**WHAT THIS TASK INVOLVES:**
Match on the string "Figure" in the entries below and return every matching line.

━━━ PROVIDED INFORMATION ━━━

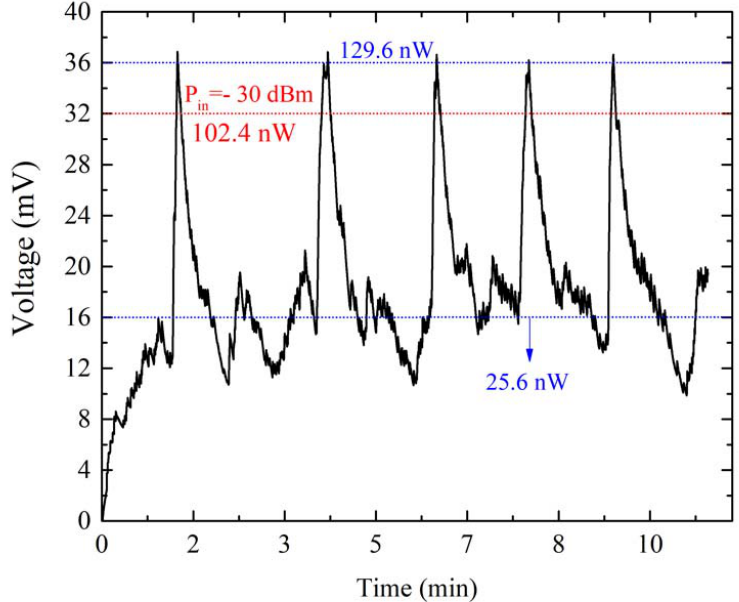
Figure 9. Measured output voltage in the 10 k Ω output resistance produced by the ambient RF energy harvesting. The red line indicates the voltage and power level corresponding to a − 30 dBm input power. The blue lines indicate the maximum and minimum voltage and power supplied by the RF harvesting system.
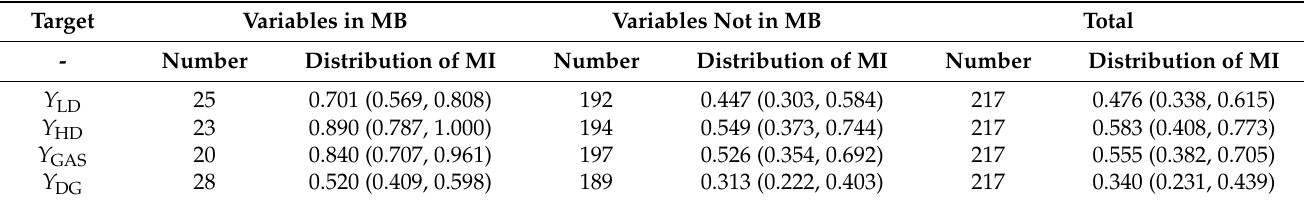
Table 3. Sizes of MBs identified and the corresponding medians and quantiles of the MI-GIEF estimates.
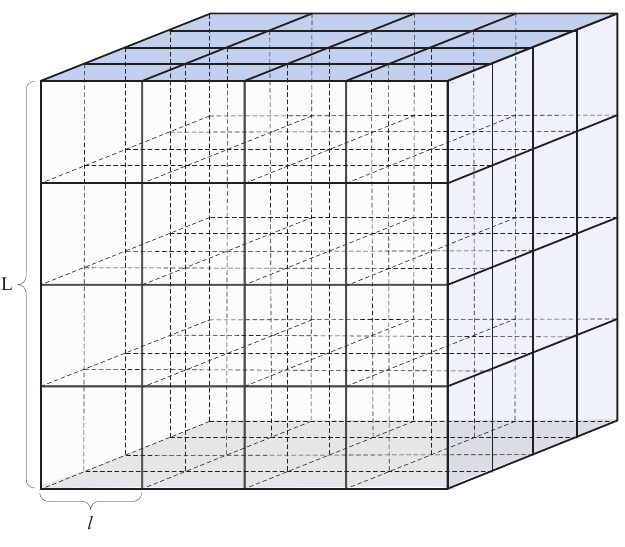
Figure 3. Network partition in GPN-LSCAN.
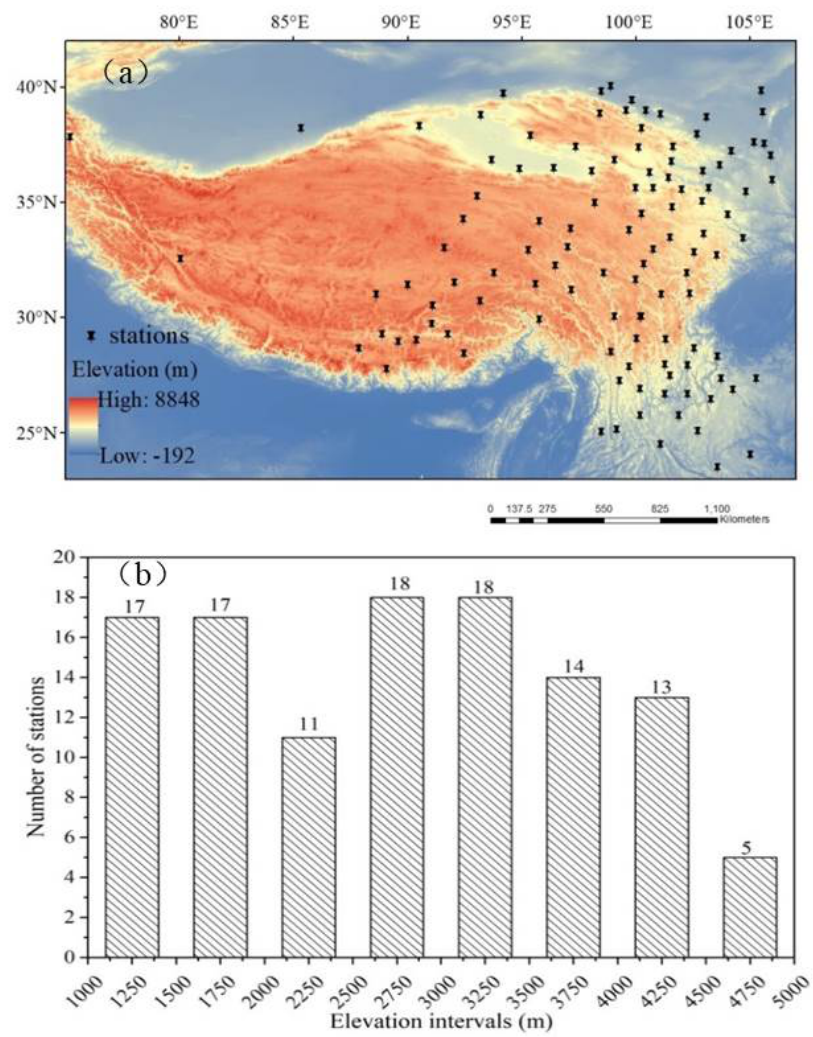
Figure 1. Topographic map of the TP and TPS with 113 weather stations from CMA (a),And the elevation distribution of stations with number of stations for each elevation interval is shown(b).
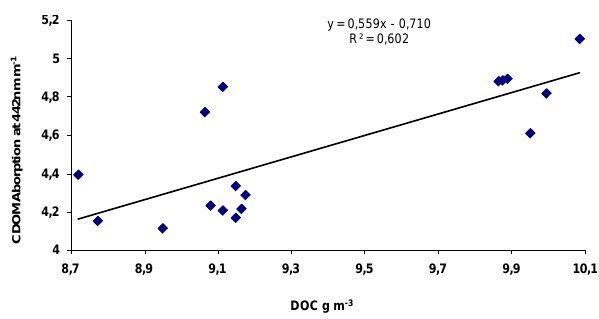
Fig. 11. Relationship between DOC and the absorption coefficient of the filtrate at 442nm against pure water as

━━━

**WRITTEN ANSWER:**
Figure 9. Measured output voltage in the 10 k Ω output resistance produced by the ambient RF energy harvesting. The red line indicates the voltage and power level corresponding to a − 30 dBm input power. The blue lines indicate the maximum and minimum voltage and power supplied by the RF harvesting system.
Figure 3. Network partition in GPN-LSCAN.
Figure 1. Topographic map of the TP and TPS with 113 weather stations from CMA (a),And the elevation distribution of stations with number of stations for each elevation interval is shown(b).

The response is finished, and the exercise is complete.